Glow sample in 1.5

I’m trying to understand the new shader generator. I think I understand the normal map and the gloss map- They seem like they are basically embedded in the egg file itself.

What I don’t understand is the glow function. Perhaps someone can explain the shader generator usage for glow a little bit better- I imagine that the code is also embedded in the model’s egg file but since this file isn’t human-readable I have no way of figure out how to code another model for glow.

The function seems like it could be very useful but when I copy out the tron model and put in my own, I get no glow effect.

Actually, the tron model does have something special in it. Look here:

<Texture> Tex1 {
  tronally.png
  <Scalar> format { rgba }
  <Scalar> alpha { off }
  <Scalar> wrapu { repeat }
  <Scalar> wrapv { repeat }
  <Scalar> minfilter { linear_mipmap_linear }
  <Scalar> magfilter { linear }
  <Scalar> envtype { modulate_glow }  // LOOK OVER HERE
}

That’s a modulate_glow map - meaning that the RGB channels contain a regular texture (modulated), and the alpha channel contains a glow map. A glow map shows where the object should glow.

● **What you are asked to do**
In the post about glow in the shader generator, take the stretch from "I’m trying to" through "no glow effect." and substitute "model file" for each "egg file". Rely only on the post about glow in the shader generator.

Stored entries

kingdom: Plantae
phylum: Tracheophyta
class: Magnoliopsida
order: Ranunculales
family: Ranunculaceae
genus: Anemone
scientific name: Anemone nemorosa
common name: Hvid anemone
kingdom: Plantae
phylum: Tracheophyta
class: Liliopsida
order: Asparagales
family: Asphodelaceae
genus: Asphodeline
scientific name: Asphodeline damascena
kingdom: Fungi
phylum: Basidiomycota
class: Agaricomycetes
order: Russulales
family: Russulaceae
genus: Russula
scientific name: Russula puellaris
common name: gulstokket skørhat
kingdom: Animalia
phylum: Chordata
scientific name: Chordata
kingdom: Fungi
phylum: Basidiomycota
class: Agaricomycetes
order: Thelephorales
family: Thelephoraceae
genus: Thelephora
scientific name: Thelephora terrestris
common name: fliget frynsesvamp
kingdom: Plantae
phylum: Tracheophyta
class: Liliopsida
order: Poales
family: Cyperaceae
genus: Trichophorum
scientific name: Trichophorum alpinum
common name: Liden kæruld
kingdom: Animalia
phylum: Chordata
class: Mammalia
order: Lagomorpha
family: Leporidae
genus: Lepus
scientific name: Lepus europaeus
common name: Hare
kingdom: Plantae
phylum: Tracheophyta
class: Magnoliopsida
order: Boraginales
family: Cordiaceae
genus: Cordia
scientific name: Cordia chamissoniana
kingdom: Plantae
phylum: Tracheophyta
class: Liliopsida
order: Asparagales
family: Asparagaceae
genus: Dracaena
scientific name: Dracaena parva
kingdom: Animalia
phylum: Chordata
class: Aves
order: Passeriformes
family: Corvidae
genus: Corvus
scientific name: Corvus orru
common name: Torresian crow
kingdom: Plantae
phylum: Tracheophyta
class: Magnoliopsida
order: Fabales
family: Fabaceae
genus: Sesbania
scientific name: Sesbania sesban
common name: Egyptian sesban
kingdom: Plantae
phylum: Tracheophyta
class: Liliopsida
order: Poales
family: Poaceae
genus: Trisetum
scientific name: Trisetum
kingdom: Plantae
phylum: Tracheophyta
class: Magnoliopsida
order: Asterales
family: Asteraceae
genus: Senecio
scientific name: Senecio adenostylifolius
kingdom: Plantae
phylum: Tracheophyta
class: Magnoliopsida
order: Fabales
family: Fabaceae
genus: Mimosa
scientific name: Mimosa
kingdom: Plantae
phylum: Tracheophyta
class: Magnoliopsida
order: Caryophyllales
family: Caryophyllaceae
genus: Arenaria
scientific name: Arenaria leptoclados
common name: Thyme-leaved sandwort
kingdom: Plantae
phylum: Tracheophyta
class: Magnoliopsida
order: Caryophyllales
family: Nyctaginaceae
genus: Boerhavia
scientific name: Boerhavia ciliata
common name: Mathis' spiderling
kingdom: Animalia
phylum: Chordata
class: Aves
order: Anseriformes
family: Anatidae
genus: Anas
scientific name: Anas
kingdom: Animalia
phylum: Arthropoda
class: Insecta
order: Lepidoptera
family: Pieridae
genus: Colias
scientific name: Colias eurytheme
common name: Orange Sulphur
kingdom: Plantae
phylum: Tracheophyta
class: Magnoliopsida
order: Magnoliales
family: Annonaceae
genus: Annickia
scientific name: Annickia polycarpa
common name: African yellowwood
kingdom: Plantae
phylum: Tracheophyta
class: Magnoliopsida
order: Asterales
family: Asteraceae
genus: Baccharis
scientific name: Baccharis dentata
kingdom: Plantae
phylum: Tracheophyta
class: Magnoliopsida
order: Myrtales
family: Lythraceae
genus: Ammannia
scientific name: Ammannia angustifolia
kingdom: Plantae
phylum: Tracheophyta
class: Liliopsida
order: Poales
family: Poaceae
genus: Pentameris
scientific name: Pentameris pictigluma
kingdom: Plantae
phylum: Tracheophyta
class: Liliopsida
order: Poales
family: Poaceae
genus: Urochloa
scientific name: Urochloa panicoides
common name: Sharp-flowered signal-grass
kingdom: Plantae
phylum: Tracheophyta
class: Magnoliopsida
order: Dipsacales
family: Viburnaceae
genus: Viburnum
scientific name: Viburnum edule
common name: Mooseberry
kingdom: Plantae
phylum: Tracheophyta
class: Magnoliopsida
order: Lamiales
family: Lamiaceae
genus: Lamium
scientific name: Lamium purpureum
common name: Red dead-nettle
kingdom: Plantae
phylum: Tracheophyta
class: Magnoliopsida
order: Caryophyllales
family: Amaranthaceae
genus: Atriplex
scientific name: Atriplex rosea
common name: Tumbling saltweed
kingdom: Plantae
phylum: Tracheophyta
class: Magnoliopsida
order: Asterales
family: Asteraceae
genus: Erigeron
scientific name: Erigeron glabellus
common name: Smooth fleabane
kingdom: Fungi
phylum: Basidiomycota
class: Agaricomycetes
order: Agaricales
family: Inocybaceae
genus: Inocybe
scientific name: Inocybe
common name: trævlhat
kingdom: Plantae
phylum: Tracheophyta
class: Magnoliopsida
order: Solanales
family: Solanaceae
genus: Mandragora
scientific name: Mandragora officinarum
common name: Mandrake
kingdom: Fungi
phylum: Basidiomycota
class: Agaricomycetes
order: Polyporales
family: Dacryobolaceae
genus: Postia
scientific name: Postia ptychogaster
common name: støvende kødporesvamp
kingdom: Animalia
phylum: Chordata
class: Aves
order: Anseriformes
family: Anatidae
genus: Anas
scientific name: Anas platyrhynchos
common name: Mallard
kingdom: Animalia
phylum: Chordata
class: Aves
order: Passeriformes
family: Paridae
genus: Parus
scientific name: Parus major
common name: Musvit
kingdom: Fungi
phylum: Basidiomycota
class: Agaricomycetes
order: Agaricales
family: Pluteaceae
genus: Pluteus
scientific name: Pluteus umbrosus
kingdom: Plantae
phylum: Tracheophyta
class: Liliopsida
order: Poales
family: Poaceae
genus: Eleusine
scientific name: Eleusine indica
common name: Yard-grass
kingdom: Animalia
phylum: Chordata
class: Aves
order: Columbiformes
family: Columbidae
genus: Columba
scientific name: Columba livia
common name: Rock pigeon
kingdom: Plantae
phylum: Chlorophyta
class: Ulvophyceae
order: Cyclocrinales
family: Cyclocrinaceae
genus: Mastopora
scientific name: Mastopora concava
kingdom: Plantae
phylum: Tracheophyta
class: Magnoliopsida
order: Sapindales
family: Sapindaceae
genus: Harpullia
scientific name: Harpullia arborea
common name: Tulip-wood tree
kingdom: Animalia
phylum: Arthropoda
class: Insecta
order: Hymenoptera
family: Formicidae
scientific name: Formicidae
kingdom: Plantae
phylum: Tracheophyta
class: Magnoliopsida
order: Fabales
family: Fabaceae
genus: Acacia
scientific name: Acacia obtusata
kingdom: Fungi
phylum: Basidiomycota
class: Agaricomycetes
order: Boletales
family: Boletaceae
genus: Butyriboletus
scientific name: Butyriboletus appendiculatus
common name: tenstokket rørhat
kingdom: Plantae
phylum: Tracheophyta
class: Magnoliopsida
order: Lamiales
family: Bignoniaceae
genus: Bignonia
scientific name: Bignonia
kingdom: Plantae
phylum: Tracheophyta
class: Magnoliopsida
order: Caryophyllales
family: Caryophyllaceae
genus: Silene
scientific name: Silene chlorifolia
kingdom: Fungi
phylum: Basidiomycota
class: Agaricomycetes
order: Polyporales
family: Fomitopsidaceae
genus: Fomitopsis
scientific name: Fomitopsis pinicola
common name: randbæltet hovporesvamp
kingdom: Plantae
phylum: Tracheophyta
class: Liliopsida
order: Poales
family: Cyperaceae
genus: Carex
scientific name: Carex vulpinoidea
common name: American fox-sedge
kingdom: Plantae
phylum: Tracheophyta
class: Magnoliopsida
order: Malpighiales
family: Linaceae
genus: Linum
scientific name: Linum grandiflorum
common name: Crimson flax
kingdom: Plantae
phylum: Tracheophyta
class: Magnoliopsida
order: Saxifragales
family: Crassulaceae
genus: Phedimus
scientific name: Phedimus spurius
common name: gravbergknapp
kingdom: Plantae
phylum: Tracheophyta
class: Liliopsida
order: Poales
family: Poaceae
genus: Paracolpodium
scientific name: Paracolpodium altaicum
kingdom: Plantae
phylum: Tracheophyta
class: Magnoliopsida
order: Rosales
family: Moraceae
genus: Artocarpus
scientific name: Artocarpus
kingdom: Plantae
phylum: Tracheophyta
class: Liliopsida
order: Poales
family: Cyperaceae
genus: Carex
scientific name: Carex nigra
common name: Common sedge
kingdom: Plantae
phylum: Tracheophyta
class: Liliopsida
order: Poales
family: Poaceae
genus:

● **Result below**
I’m trying to understand the new shader generator. I think I understand the normal map and the gloss map- They seem like they are basically embedded in the model file itself.

What I don’t understand is the glow function. Perhaps someone can explain the shader generator usage for glow a little bit better- I imagine that the code is also embedded in the model’s model file but since this file isn’t human-readable I have no way of figure out how to code another model for glow.

The function seems like it could be very useful but when I copy out the tron model and put in my own, I get no glow effect.